Description
We are the Kandinsky team, creating and developing core technologies for generative image and video models. Our models are capable of generating photorealistic scenes, stylized illustrations, and video clips from text descriptions, editing visual content, and working in multimodal scenarios.
Currently, we are strengthening our model quality assessment and benchmarking direction. We are looking for a Lead for the AI Quality & Benchmarking team who will take ownership of the quality of generative models and influence decisions regarding releases, development, and comparison with the best global counterparts.
Responsibilities
- Full ownership of the generative model quality assessment track (Image / Video / Multimodal).
- Designing, developing, and maintaining quality benchmarks: SBS, point-wise, pairwise, human-in-the-loop.
- Forming and developing a system of quality metrics: prompt adherence, knowledge, visual quality, stability, safety.

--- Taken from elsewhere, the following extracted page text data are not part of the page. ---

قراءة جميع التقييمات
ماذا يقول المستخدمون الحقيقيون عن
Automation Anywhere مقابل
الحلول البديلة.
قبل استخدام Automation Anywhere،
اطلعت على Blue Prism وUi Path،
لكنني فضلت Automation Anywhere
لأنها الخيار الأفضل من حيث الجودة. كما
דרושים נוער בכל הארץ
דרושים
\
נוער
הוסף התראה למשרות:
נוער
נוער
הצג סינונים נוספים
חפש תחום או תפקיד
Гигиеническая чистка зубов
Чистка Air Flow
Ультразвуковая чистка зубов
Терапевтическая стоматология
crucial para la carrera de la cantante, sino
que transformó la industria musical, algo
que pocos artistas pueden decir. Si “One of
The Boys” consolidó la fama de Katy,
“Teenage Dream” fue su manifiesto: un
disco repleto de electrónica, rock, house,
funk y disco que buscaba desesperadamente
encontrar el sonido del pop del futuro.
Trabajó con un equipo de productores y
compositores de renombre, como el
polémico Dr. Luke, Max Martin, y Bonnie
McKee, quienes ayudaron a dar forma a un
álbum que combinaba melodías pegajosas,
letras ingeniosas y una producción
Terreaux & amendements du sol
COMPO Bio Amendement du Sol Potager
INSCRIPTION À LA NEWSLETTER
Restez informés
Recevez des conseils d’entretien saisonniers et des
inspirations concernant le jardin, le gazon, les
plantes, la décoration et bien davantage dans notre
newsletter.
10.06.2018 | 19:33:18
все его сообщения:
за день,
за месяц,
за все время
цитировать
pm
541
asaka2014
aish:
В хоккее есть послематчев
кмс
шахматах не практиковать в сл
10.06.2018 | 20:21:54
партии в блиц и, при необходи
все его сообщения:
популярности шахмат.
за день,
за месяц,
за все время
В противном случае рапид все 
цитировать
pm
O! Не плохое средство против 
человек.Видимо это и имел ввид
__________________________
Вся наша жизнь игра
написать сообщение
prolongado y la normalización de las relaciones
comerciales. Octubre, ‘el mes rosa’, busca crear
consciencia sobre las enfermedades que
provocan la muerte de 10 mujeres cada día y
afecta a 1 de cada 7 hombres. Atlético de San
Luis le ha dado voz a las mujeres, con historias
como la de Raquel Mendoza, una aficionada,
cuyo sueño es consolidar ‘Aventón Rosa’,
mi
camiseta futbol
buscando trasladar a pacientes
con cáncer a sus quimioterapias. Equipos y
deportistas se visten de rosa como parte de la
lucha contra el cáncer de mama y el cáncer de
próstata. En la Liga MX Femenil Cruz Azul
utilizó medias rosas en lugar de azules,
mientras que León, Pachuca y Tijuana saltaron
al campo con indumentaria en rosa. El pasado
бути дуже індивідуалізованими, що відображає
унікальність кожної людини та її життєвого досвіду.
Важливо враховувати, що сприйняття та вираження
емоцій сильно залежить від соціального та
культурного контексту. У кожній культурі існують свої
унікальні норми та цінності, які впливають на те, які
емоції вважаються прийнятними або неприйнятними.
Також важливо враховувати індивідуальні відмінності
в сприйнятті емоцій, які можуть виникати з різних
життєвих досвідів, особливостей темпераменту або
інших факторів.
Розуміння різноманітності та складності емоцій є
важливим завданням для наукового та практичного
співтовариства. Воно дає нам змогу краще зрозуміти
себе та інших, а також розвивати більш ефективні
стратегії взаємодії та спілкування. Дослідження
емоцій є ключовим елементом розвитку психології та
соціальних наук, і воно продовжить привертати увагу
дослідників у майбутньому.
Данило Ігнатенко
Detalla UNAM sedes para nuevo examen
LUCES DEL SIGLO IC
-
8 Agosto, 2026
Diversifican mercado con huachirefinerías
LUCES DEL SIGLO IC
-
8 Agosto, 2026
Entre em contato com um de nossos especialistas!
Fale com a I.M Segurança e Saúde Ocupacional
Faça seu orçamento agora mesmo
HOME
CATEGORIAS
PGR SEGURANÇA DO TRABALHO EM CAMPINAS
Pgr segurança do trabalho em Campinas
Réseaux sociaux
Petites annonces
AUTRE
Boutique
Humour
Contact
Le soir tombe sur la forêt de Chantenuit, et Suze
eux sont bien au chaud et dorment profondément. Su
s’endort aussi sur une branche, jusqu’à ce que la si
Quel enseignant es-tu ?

- Supporting and developing internal model leaderboards (quality, latency, inference cost).
- Analyzing quality regressions between model versions, identifying root causes of degradations.
- Collecting, systematizing, and prioritizing quality feedback from users and ML / Product teams.
- Formulating and defending go / no-go decisions for model releases based on data and metrics.
- Regular analysis and preparation of reports on competitor models (open-source and proprietary).
Requirements
- Higher education in mathematics, applied mathematics, computer science, data science, ML, or related fields.
- 4+ years of experience in Data Science / ML / Applied Research, with significant focus on model quality assessment.
- Deep understanding of the principles of generative models (V-LLM / diffusion / multimodal) and their limitations.
- Practical experience in designing and maintaining model quality assessment systems (offline and online evaluation).
- Ability to independently formulate quality metrics and make architectural decisions regarding evaluation pipelines.
- Strong analytical background: working with statistics, interpreting metrics, assessing significance, analyzing trade-offs (quality ↔ stability ↔ cost).
- Proficient knowledge of Python (Pandas, NumPy, SciPy), experience with SQL.
- Experience with human evaluation, subjective metrics, and data labeling processes.
- Ability to clearly formulate conclusions and communicate decisions to ML, Product, and management.
Conditions
- Largest DS&AI community — over 600 DS specialists from the bank.
- Digest of the latest developments in DS&AI and reports from the world's largest conferences.
- Opportunity to be a co-author of research papers and articles for international conferences.
- Opportunity to choose a convenient work format: hybrid or office.
- Annual salary review, annual bonus.
- Corporate gym and relaxation areas.
- Over 400 educational programs from SberUniversity for professional and career development.
- Extended voluntary health insurance (DMS), preferential insurance for family, and corporate pension program.
- Mortgage rates more favorable by up to 7% for every employee.
- Free SberPrime+ subscription, discounts on products from partner companies.
- Referral bonus for recommending friends to the Sber team.